Ever since its launch, players have constantly offered feedback to the team behind DU and their responses were almost always constructive. From the game’s first iteration, the balance of Underlords has changed immensely. To give you an example, some 4- and 5-cost units used to be so overpowered that all you had to do the entire game is manage your economy and level at the appropriate time. You could even maintain a loss streak, since it was just as profitable as a win streak, but without the benefit of having more health.
Then, towards the endgame, you just needed a handful of heroes, like Tidehunter, who used to be a 5-cost and whose Ravage spread over the entire board at 1-star, or Kunkka, whose Ghost Ship did massive damage on a big AoE. With just several of these incredibly strong heroes at the end and no effort in the beginning or late game, you could either win or place in top 3.

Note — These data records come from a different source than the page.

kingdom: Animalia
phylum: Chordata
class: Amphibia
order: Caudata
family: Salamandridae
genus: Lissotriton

Now, alliances and units alike are much more balanced. As Bebe872 would say, the game is more about managing your economy, as well as the synergies between your heroes over picking specific units. And he should know: he’s consistently number 1 or 2 in the Dota Underlords Leaderboard and one of the best Lords of the White Spire you’ll come across.
The Primordials’ alliance passive was yet another case of game-breaking mechanic. Regardless of who they went up against, their 4-second disarm was simply overpowering. If this was not enough, an unlimited number of Arc Wardens usually sealed the deal. Luckily, these major issues have since been taken care of.
An Uphill Battle against the Competition
Given that Underlords has at least two major competitors in the form of Teamfight Tactics and Auto Chess, the team behind it really has to come through with their work in order to capture the crowds. Riot Games’ version has a strong following on Twitch, which, if left unmatched, will give the game a momentum that might be too much to overcome later on. If nobody knows about it, a great game will never make history.
This is definitely not the case with Dota 2, whose main yearly tournament, The International, consistently breaks esprts winnings records. We expect that some of the latter’s competitive scene will rub off onto Underlords as well. Hopefully, in a good way. For now, the devs have promised that certain heroes and alliances will be rotated out and others will take their place when the full release hits the market. Constant innovation is certainly one way to keep the game alluring for veterans and newcomers alike.